YOUR TASK =
Transcribe the listing that follows exactly, from its first line to its last.
*** SOURCE RECORDS Section Begins ***
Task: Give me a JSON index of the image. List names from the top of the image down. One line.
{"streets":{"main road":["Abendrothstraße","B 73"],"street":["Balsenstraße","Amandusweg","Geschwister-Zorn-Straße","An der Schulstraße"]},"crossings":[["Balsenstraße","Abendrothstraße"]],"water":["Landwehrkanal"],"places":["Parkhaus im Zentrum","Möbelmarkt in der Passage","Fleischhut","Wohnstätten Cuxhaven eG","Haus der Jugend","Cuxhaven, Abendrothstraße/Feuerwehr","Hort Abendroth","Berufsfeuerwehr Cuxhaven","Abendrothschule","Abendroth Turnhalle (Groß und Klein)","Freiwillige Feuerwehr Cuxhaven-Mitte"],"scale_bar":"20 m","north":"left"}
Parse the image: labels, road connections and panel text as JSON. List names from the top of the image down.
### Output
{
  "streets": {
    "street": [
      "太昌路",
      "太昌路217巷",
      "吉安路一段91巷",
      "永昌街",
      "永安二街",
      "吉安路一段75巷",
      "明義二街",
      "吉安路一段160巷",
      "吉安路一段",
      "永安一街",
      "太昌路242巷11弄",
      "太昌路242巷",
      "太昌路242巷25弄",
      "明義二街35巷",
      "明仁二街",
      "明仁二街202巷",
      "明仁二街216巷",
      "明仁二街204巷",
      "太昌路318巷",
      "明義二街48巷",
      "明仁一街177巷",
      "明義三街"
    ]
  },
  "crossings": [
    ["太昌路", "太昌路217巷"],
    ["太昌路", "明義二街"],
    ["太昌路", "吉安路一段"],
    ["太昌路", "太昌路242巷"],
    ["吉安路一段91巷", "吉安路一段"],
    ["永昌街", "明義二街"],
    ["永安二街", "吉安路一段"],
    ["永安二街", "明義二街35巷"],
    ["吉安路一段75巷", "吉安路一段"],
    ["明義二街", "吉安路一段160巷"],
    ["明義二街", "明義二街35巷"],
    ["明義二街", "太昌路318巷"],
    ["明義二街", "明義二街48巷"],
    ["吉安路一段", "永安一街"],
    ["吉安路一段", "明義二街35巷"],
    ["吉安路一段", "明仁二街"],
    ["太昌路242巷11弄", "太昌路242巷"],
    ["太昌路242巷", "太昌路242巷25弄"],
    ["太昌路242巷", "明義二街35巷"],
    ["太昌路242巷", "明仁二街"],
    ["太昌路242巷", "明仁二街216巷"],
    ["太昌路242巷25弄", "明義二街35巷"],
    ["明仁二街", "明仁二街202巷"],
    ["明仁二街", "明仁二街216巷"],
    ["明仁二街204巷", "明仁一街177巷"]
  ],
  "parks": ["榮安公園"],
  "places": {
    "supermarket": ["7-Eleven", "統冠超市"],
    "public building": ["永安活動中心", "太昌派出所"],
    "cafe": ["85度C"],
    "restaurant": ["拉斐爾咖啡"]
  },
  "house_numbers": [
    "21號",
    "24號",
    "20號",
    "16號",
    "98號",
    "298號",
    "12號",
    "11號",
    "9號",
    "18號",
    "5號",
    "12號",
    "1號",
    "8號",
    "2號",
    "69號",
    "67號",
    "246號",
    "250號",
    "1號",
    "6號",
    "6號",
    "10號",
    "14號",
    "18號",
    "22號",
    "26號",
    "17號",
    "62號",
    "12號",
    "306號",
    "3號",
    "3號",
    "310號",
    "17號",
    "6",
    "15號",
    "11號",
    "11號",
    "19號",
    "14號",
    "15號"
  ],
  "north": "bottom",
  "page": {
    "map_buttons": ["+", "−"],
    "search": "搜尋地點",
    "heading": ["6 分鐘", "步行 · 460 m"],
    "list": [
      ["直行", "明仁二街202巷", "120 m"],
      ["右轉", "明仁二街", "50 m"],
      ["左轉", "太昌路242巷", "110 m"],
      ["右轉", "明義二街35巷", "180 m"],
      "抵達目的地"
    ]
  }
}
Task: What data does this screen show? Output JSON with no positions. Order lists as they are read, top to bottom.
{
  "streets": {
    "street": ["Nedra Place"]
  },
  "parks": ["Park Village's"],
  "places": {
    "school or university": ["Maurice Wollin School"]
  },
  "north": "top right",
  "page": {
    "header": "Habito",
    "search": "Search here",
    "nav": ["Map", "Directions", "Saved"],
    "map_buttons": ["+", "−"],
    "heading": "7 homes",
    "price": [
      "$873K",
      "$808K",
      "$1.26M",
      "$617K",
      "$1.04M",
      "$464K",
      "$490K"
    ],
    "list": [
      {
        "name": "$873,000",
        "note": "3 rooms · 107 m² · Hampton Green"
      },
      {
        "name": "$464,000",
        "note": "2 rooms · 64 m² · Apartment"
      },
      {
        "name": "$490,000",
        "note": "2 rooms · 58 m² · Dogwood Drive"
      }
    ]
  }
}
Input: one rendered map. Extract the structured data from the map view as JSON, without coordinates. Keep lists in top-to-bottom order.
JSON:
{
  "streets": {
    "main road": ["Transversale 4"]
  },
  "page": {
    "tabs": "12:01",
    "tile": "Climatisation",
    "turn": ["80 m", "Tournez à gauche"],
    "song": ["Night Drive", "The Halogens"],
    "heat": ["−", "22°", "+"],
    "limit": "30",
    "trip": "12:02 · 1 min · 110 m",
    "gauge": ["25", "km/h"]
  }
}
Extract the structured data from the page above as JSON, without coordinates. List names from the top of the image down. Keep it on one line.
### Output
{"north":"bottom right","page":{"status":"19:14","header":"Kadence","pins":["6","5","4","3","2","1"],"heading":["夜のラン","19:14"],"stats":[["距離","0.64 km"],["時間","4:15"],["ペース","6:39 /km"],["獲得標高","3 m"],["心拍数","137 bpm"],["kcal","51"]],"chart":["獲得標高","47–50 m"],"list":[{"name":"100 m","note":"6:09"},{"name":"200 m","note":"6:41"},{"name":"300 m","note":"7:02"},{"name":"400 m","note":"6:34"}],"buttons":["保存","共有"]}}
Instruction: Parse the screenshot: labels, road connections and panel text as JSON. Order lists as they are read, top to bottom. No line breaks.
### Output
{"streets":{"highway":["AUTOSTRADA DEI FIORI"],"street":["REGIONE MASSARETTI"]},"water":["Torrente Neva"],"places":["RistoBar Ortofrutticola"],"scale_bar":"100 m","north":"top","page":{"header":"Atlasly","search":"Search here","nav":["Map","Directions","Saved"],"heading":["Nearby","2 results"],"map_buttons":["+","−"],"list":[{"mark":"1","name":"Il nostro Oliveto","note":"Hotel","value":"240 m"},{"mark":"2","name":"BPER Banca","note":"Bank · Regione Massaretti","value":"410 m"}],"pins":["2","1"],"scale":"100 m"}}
*** SOURCE RECORDS Section Ends ***
RESPONSE BELOW =
Task: Give me a JSON index of the image. List names from the top of the image down. One line.
{"streets":{"main road":["Abendrothstraße","B 73"],"street":["Balsenstraße","Amandusweg","Geschwister-Zorn-Straße","An der Schulstraße"]},"crossings":[["Balsenstraße","Abendrothstraße"]],"water":["Landwehrkanal"],"places":["Parkhaus im Zentrum","Möbelmarkt in der Passage","Fleischhut","Wohnstätten Cuxhaven eG","Haus der Jugend","Cuxhaven, Abendrothstraße/Feuerwehr","Hort Abendroth","Berufsfeuerwehr Cuxhaven","Abendrothschule","Abendroth Turnhalle (Groß und Klein)","Freiwillige Feuerwehr Cuxhaven-Mitte"],"scale_bar":"20 m","north":"left"}
Parse the image: labels, road connections and panel text as JSON. List names from the top of the image down.
### Output
{
  "streets": {
    "street": [
      "太昌路",
      "太昌路217巷",
      "吉安路一段91巷",
      "永昌街",
      "永安二街",
      "吉安路一段75巷",
      "明義二街",
      "吉安路一段160巷",
      "吉安路一段",
      "永安一街",
      "太昌路242巷11弄",
      "太昌路242巷",
      "太昌路242巷25弄",
      "明義二街35巷",
      "明仁二街",
      "明仁二街202巷",
      "明仁二街216巷",
      "明仁二街204巷",
      "太昌路318巷",
      "明義二街48巷",
      "明仁一街177巷",
      "明義三街"
    ]
  },
  "crossings": [
    ["太昌路", "太昌路217巷"],
    ["太昌路", "明義二街"],
    ["太昌路", "吉安路一段"],
    ["太昌路", "太昌路242巷"],
    ["吉安路一段91巷", "吉安路一段"],
    ["永昌街", "明義二街"],
    ["永安二街", "吉安路一段"],
    ["永安二街", "明義二街35巷"],
    ["吉安路一段75巷", "吉安路一段"],
    ["明義二街", "吉安路一段160巷"],
    ["明義二街", "明義二街35巷"],
    ["明義二街", "太昌路318巷"],
    ["明義二街", "明義二街48巷"],
    ["吉安路一段", "永安一街"],
    ["吉安路一段", "明義二街35巷"],
    ["吉安路一段", "明仁二街"],
    ["太昌路242巷11弄", "太昌路242巷"],
    ["太昌路242巷", "太昌路242巷25弄"],
    ["太昌路242巷", "明義二街35巷"],
    ["太昌路242巷", "明仁二街"],
    ["太昌路242巷", "明仁二街216巷"],
    ["太昌路242巷25弄", "明義二街35巷"],
    ["明仁二街", "明仁二街202巷"],
    ["明仁二街", "明仁二街216巷"],
    ["明仁二街204巷", "明仁一街177巷"]
  ],
  "parks": ["榮安公園"],
  "places": {
    "supermarket": ["7-Eleven", "統冠超市"],
    "public building": ["永安活動中心", "太昌派出所"],
    "cafe": ["85度C"],
    "restaurant": ["拉斐爾咖啡"]
  },
  "house_numbers": [
    "21號",
    "24號",
    "20號",
    "16號",
    "98號",
    "298號",
    "12號",
    "11號",
    "9號",
    "18號",
    "5號",
    "12號",
    "1號",
    "8號",
    "2號",
    "69號",
    "67號",
    "246號",
    "250號",
    "1號",
    "6號",
    "6號",
    "10號",
    "14號",
    "18號",
    "22號",
    "26號",
    "17號",
    "62號",
    "12號",
    "306號",
    "3號",
    "3號",
    "310號",
    "17號",
    "6",
    "15號",
    "11號",
    "11號",
    "19號",
    "14號",
    "15號"
  ],
  "north": "bottom",
  "page": {
    "map_buttons": ["+", "−"],
    "search": "搜尋地點",
    "heading": ["6 分鐘", "步行 · 460 m"],
    "list": [
      ["直行", "明仁二街202巷", "120 m"],
      ["右轉", "明仁二街", "50 m"],
      ["左轉", "太昌路242巷", "110 m"],
      ["右轉", "明義二街35巷", "180 m"],
      "抵達目的地"
    ]
  }
}
Task: What data does this screen show? Output JSON with no positions. Order lists as they are read, top to bottom.
{
  "streets": {
    "street": ["Nedra Place"]
  },
  "parks": ["Park Village's"],
  "places": {
    "school or university": ["Maurice Wollin School"]
  },
  "north": "top right",
  "page": {
    "header": "Habito",
    "search": "Search here",
    "nav": ["Map", "Directions", "Saved"],
    "map_buttons": ["+", "−"],
    "heading": "7 homes",
    "price": [
      "$873K",
      "$808K",
      "$1.26M",
      "$617K",
      "$1.04M",
      "$464K",
      "$490K"
    ],
    "list": [
      {
        "name": "$873,000",
        "note": "3 rooms · 107 m² · Hampton Green"
      },
      {
        "name": "$464,000",
        "note": "2 rooms · 64 m² · Apartment"
      },
      {
        "name": "$490,000",
        "note": "2 rooms · 58 m² · Dogwood Drive"
      }
    ]
  }
}
Input: one rendered map. Extract the structured data from the map view as JSON, without coordinates. Keep lists in top-to-bottom order.
JSON:
{
  "streets": {
    "main road": ["Transversale 4"]
  },
  "page": {
    "tabs": "12:01",
    "tile": "Climatisation",
    "turn": ["80 m", "Tournez à gauche"],
    "song": ["Night Drive", "The Halogens"],
    "heat": ["−", "22°", "+"],
    "limit": "30",
    "trip": "12:02 · 1 min · 110 m",
    "gauge": ["25", "km/h"]
  }
}
Extract the structured data from the page above as JSON, without coordinates. List names from the top of the image down. Keep it on one line.
### Output
{"north":"bottom right","page":{"status":"19:14","header":"Kadence","pins":["6","5","4","3","2","1"],"heading":["夜のラン","19:14"],"stats":[["距離","0.64 km"],["時間","4:15"],["ペース","6:39 /km"],["獲得標高","3 m"],["心拍数","137 bpm"],["kcal","51"]],"chart":["獲得標高","47–50 m"],"list":[{"name":"100 m","note":"6:09"},{"name":"200 m","note":"6:41"},{"name":"300 m","note":"7:02"},{"name":"400 m","note":"6:34"}],"buttons":["保存","共有"]}}
Instruction: Parse the screenshot: labels, road connections and panel text as JSON. Order lists as they are read, top to bottom. No line breaks.
### Output
{"streets":{"highway":["AUTOSTRADA DEI FIORI"],"street":["REGIONE MASSARETTI"]},"water":["Torrente Neva"],"places":["RistoBar Ortofrutticola"],"scale_bar":"100 m","north":"top","page":{"header":"Atlasly","search":"Search here","nav":["Map","Directions","Saved"],"heading":["Nearby","2 results"],"map_buttons":["+","−"],"list":[{"mark":"1","name":"Il nostro Oliveto","note":"Hotel","value":"240 m"},{"mark":"2","name":"BPER Banca","note":"Bank · Regione Massaretti","value":"410 m"}],"pins":["2","1"],"scale":"100 m"}}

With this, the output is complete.